Essa é também a leitura que faz David Henriques, treinador de Ana Sofia, que ficou em Portugal, acompanhando à distância e "em grande sofrimento" a prestação da dupla do Centro João Paulo II através da internet e dos contatos regulares que faziam.

Para o técnico, a falta de traquejo em grandes provas e de experiência a jogar frente aos melhores do mundo, que Ana Sofia "ainda não acumulou", refletiu-se no desempenho da atleta, que, no seu entender, tinha condições para chegar mais além.

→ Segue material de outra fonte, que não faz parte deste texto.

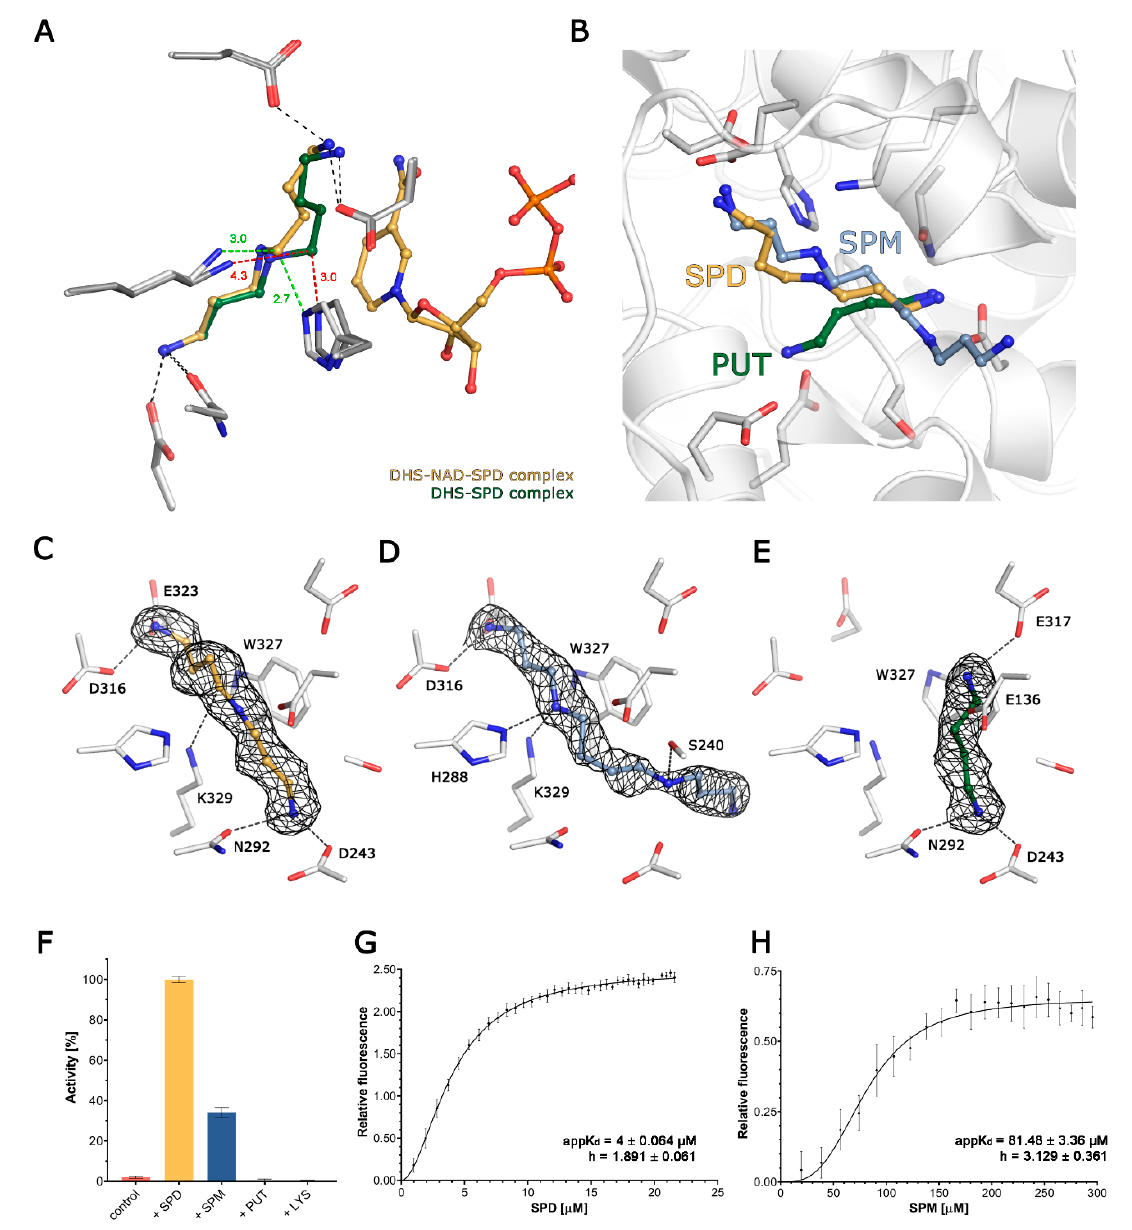
Figure 2. The binding of polyamines to DHS. ( A ) The superposition of binary DHS-SPD and ternary DHS-NAD-SPD complexes. The ligands are shown as balls and sticks, with carbons coloured green in binary complexes and yellow in ternary complexes respectively. The side chains for the residues coordinating SPD are shown as sticks, in light grey for DHS-NAD-SPD and in dark grey for DHS-SPD. The change in conformation of SPD induced by the presence of NAD is highlighted by a change of distances between C5 and His288 and the catalytical lysine 329, coloured red and green for binary and ternary complexes respectively. ( B ) Superposition of the DHS-SPD, DHS-SPM and DHS-PUT complex structures shows the relative positions of the investigated polyamines in the active site. Ligands are represented as balls and sticks, and the residues forming binding sites are shown as sticks. ( C – E ) The binding of SPD, SPM and PUT is shown with ligand as balls and sticks. 2Fo-Fc composite omit maps countered at 1 σ are shown as a black mesh for each ligand. Residues taking part in the binding of each ligand are labelled. ( F ) The relative activity of DHS, expressed as an increase in the NAD fluorescence in the presence of various ligands. ( G , H ) A FRET binding assay for SPD and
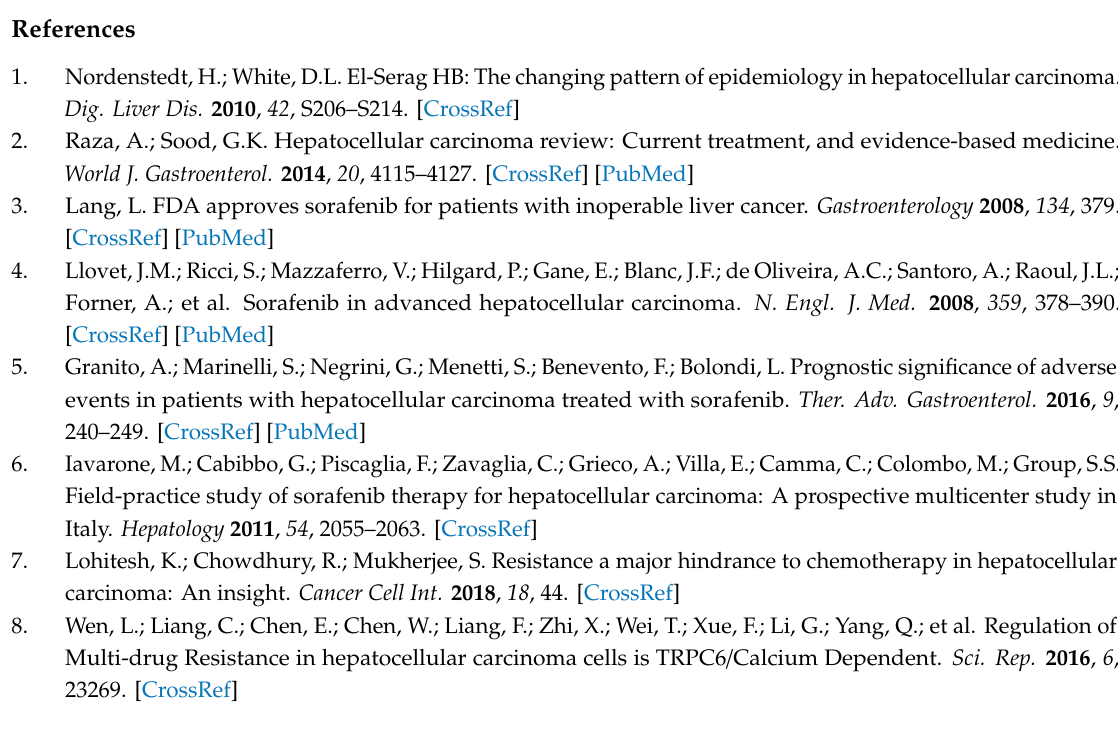
Figure S1: Representative dot plots for CCR7 / CD45RA and CD69 / PD-1 staining in T cells, Figure S2: Lymphocyte gating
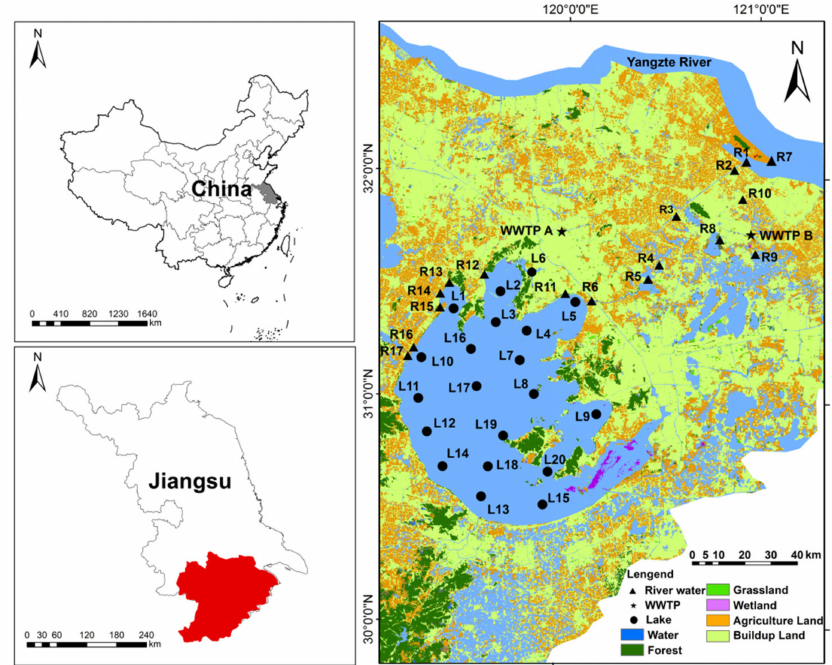
Figure 1. The land use and the location of sampling sites in the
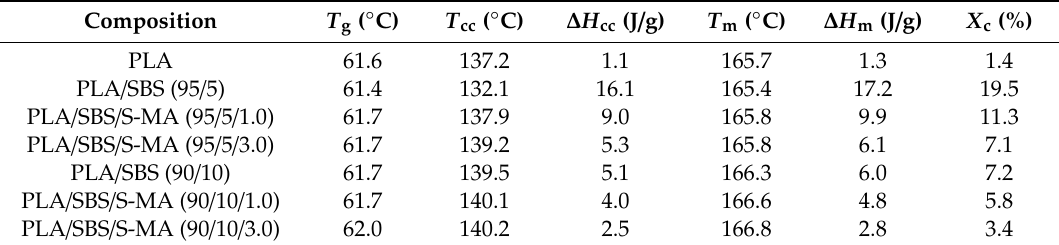
PLA / SBS / S-MA (95 / 5 /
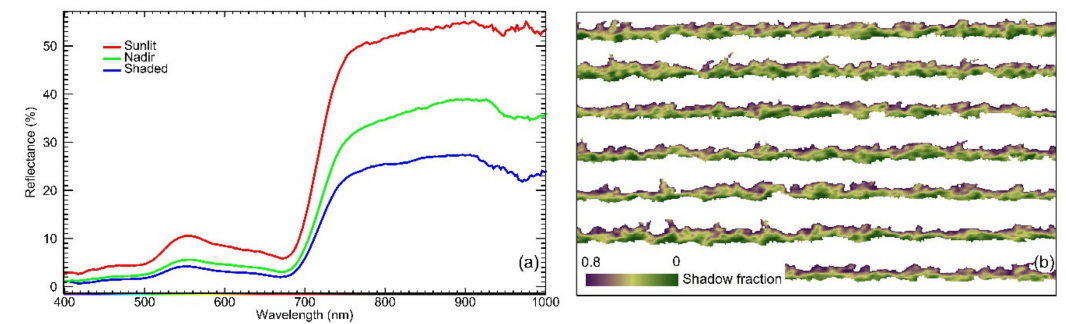
Figure 5. ( a ) Hyperspectral reflectance spectra of di ff erent canopy zones. ( b ) Canopy shadow fraction modeled with the Sequential Maximum Angle Convex Cone (SMACC) method.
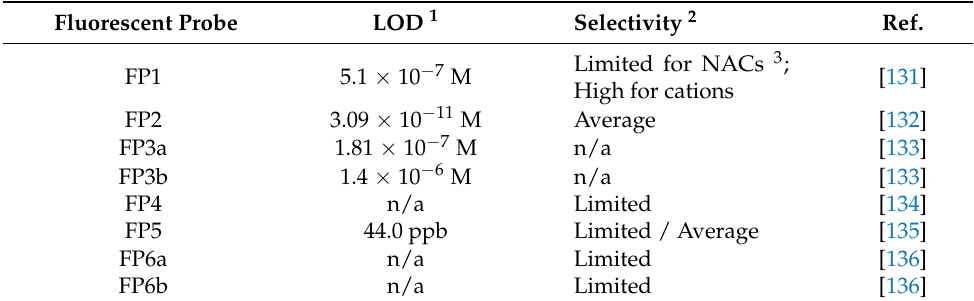
Table 6. Summary of polymer and organic fluorescent probes used for the detection of picric acid. Numeric designations refer to compounds presented in Figure 6.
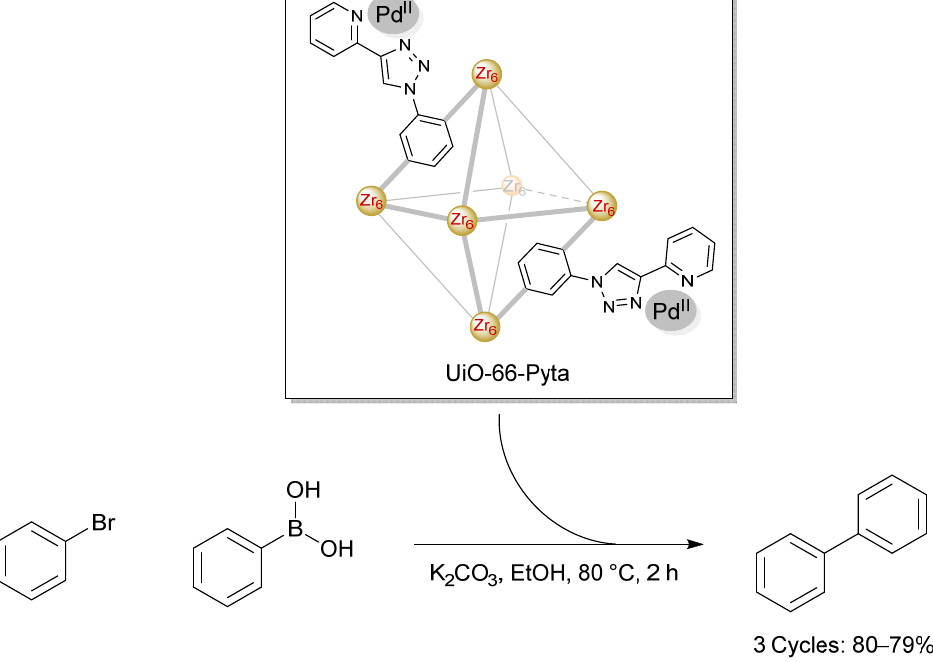
Figure 8. Palladium ‐ loaded UiO ‐ 55 ‐ Pyta MOF employed as a Suzuki–Miyaura catalyst [97]. Figure 8. Palladium-loaded UiO-55-Pyta MOF employed as a Suzuki–Miyaura catalyst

É verdade que tanto Ana Sofia como Celina Lourenço não ficaram satisfeitas com os resultados, mas isso não tirou encanto à experiência que viveram em Tóquio e que ambas descrevem como "inesquecível".

Pegando no seu lema de vida - "lutar sempre, vencer às vezes, desistir nunca" -, Ana Sofia Costa quer aproveitar os ensinamentos que trouxe do Japão para evoluir e tentar garantir um lugar em Paris, onde irão decorrer os próximos Jogos Paralímpicos, em 2024. "Tóquio foi uma lição. É como a frase que li numa prova que fiz em Sevilha: 'Umas vezes ganha-se, outras aprende-se'. Sei que aprendi", afirma.

Já em novembro, Ana Sofia estará em Sevilha para participar no Campeonato da Europa, uma das provas pontuáveis para o ranking mundial que determina o apuramento para os Jogos Paralímpicos. Segue-se o Campeonato do Mundo de 2022, a realizar no Brasil.

"Paris 2024 é o objetivo e só temos três anos, mas acreditamos que a meta é concretizável", diz, confiante, o treinador David Henriques. O otimismo é partilhado por Ana Sofia e por Celina Lourenço, que perseguem agora o sonho de Paris "sem Covid e com público" nas bancadas.